Benvenuti nel mondo degli Esben And The Witch, trio di Brighton con un nome
ispirato a un noto fairy tale danese.
Un mondo a tinte fosche, animato da una nostalgica vocazione a un romanticismo quasi
religioso e da un compiaciuto gusto del tetro, tra simboli esoterici, incantesimi
e ambientazioni sospese tra il fantasy
e il noir.
Questo è il fascino mistico di "Violet Cries", il loro album d'esordio. Rachel Davies si
propone di essere l'ennesima streghetta, nella lunga storia delle
contaminazioni gotiche in ambito pop. Il suo è un canto severo, a volte
liturgico, ma sempre freddo, quasi anestetizzato e dolente. Dream-pop il loro o piuttosto nightmare-pop, come essi stessi amano
definirlo? Questi Esben si collocano precisamente al confine tra tipiche
suggestioni dreamy, dall'incedere
languido, colmo di escursioni oniriche, quasi sospese nel nulla (leggi Cocteau Twins) e
divagazioni citazioniste radicate in luoghi ancestrali, tra mito e leggenda, che
sembrano fatti della stessa materia degli incubi (leggi l'immancabile, quando
si tratta di dark-pop al femminile, Siouxsie). Un
sottobosco completato dalla freddezza quasi avvolgente di sonorità non troppo
celatamente bjorkiane, e da quel
fare sempre dimesso e cupo à-la Portishead, anche se,
relativamente a entrambi i riferimenti, qui l'uso dell'elettronica è dosato al
minimo.
Lugubri rintocchi, lontani e poi vicini, pulsazioni sempre più opprimenti, che sfociano
in un caos squarciante e vorticoso, aprono l'iniziale "Argirya", per poi
trastullarsi nel canto etereo e tormentato della Davies. Tensione allucinante
che si quieta senza troppo tranquillizzare. L'epica cadenza dell'austera
"Marching Song" è trepidazione ansiogena, dramma, pathos. Liquide note
con chitarra à-la Red House
Painters aprono la celestiale "Marine Fields Glow", mentre "Light Streams"

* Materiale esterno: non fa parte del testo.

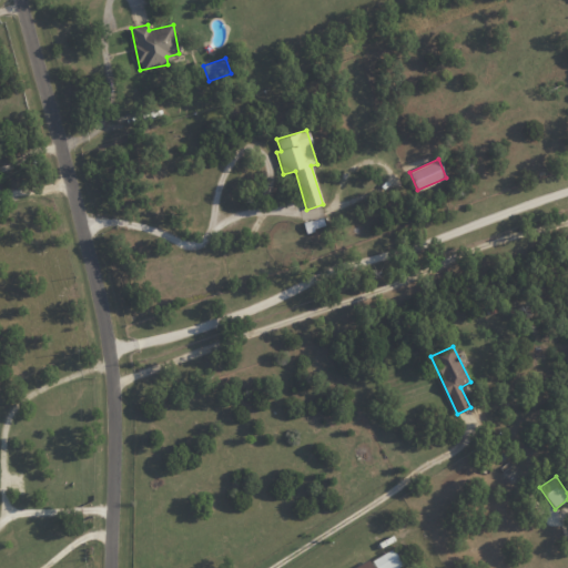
[(372,560),(375,567),(396,567),(402,565),(393,548),(372,560)]
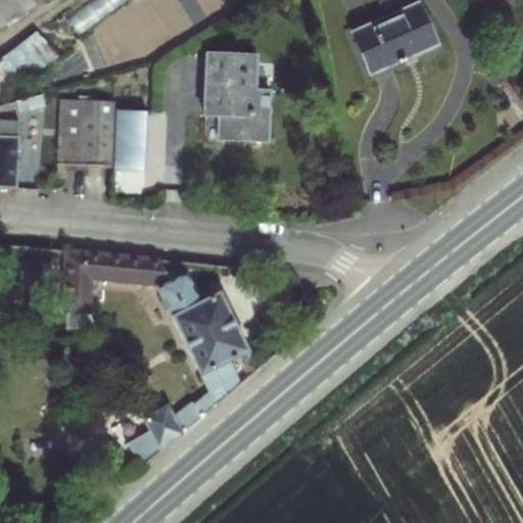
[(0,0),(0,25),(34,4),(31,0),(0,0)]
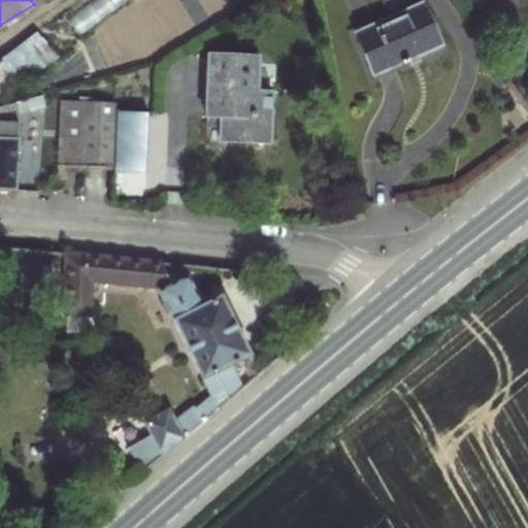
[(422,5),(356,35),(374,75),(408,60),(440,45),(422,5)]
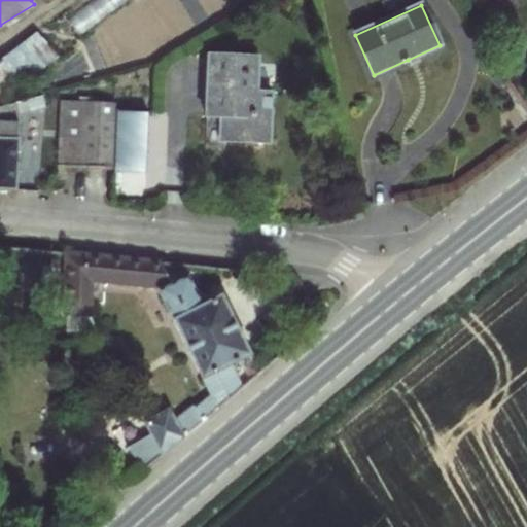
[(257,58),(208,56),(206,117),(223,117),(222,141),(224,142),(255,143),(267,143),(270,92),(256,92),(257,58)]
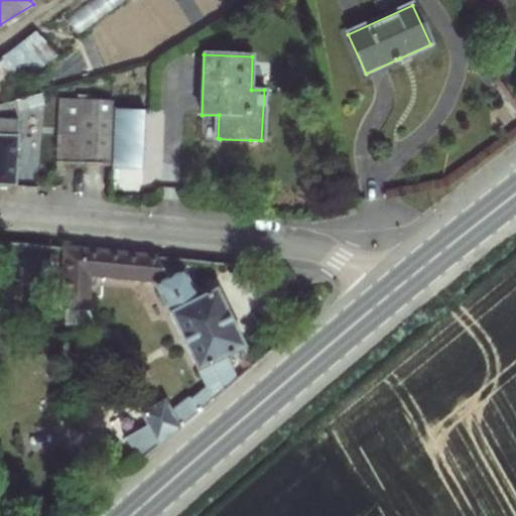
[(401,63),(399,58),(366,74),(368,79),(401,63)]
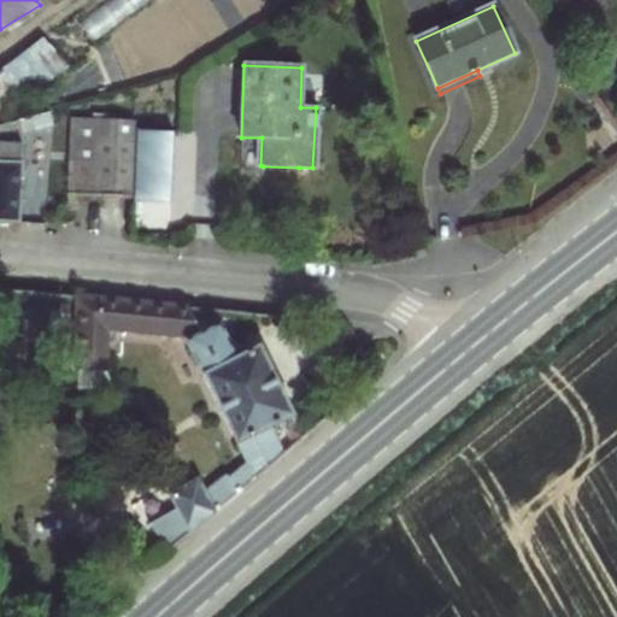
[(0,125),(7,123),(1,111),(13,105),(0,76),(0,125)]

è il pezzo più drammatico e teatrale del disco, con i suoi impetuosi
andirivieni, le sue mutazioni inafferrabili, e quella voce spaventata, quasi da
invocazione.
Le pulsazioni minimali tintinnanti tra riverberi sfuggenti e obliqui, come sinistre folate di
vento, fanno assomigliare "Hexagons IV" a un oscuro rituale che si consuma
lentamente fino a sublimarsi con insana e convulsa agitazione in "Chorea",
prima di piombare nel baratro. La nebbia non accenna ad andarsene, e così anche
"Warpath", con quel riff quasi regale, sembra sdoppiarsi magicamente,
come aria evanescente. La destrutturazione prosegue in maniera ancora più
violenta in "Eumenides", i cui pezzi si compongono e ricompongono come magma
disorientante, tra salmodie quasi litaniche, glitch spiazzanti e
travolgente chiusura electro. La
desolazione di ciò che resta è raccontata con elegante mestizia nella
conclusiva "Swans", sorta di epilogo in languida dissolvenza, tra redenzione e
disperazione.
"Violet Cries" è un disco dal fascino quasi segreto, mitologico, ricco di atmosfere
incantate e inquietudini remote ma sempre vive.